Cameron van der Burgh has achieved a lot in the pool and could be one of South Africa's best ever swimmers. Photo: Bernadett Szabo/Reuters
Five years since South Africa’s best performance in the pool at the Olympic Games, swimming is unlikely to benefit from the success of Chad le Clos and Cameron van der Burgh.

South African swimming has been lucky to have two incredibly gifted athletes with the ability to perform over two Olympic cycles.

In Van der Burgh, they have a rare talent that has managed to stay at the top of his game for more than a decade while Le Clos has become South Africa’s most decorated Olympian.

South Africa have relied on Van der Burgh for almost a decade to prop up the medal tally at the World Championships while Le Clos has been a sure bet since 2012. But what will happen if the country can no longer rely on these two stalwarts at major championships?

Their world-class performances created a false sense of security and gave South African swimming a rosy outlook since winning two golds and a silver in London 2012.

South Africa's Cameron van der Burgh reacts after a men's 50-meter breaststroke heat during the swimming competitions of the World Aquatics Championships in Budapest. Photo: Michael Sohn/AP Photo

The cracks started forming when we failed to qualify a single female swimmer in the pool at both the 2015 World Championships and last year’s Rio Olympic Games. 

The country's once proud legacy of male freestyle swimmers has almost been wiped out as we battle to find a swimmer other than Le Clos than can swim the 100m freestyle faster than 49 seconds.

It points to a lack of succession planning or foresight to invest and support up-and-coming talent.
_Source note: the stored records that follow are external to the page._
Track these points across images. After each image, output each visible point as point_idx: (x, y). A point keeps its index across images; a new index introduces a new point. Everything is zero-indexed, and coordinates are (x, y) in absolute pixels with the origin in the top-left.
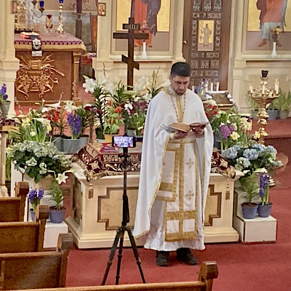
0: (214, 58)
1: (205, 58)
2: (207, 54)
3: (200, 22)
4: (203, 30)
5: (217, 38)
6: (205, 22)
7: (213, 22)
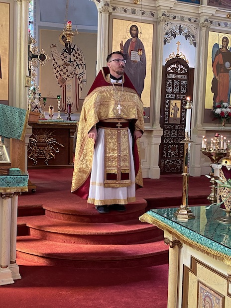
0: (181, 129)
1: (174, 129)
2: (176, 126)
3: (171, 101)
4: (173, 107)
6: (175, 101)
7: (180, 101)
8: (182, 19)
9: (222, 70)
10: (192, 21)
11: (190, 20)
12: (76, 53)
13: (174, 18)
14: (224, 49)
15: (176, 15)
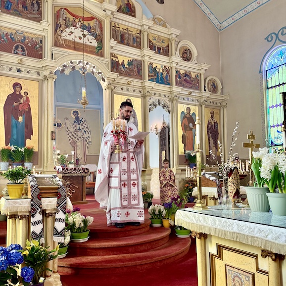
8: (160, 95)
9: (188, 129)
10: (167, 97)
11: (165, 96)
12: (83, 123)
13: (155, 94)
14: (188, 115)
15: (156, 92)
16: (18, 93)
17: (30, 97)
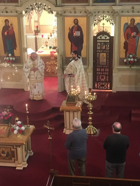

Last year backstroker Christopher Reid emerged as a possible future world beater but due to a lack of funding, he could not make the trip from the United States to the South African Championships.

The same applies for splash-and-dasher Brad Tandy, who was South Africa’s only other finalist in Rio.

Tandy did make it to the national championships where he posted a world qualifying time but could not make the trip to the global showpiece.

After years of applying strict qualifying standards for the country’s top swimmers where they are required to meet the criteria at the South African championships, SSA made a few concessions this year for the benefit of development.

One can argue that the years of applying the strict criteria discouraged some swimmers from sticking with the sport.

Breaststroker Tatjana Schoenmaker recently provided a rare silver lining to an otherwise dark cloud for the future of SA swimming. 

She not only became the first female to qualify for the World Championships since 2013 but also won silver in the 200m breaststroke at the World University Games in Taipei.

A cash-strapped SSA will have to start thinking out of the box to support young talents such as Schoenmaker, 2015 Youth Commonwealth Games star Zane Waddell, and Reid to return the sport to buoyancy.

The South African rowing squad led by world renowned coach Roger Barrow should supply them with enough ideas to at least steer it in the right direction. He has proved that a lack of funding is not always an acceptable excuse for a lack of results or inadequate depth.

South African rowing has produced two World Championships medals, qualified an unprecedented five boats into finals at the Rio Olympic Games and a silver medal to boot despite facing virtual bankruptcy in 2013.

While the sports face different challenges a bit of cross-pollination may be what is needed to return swimming to its rightful place as one of the country’s most prestigious sports.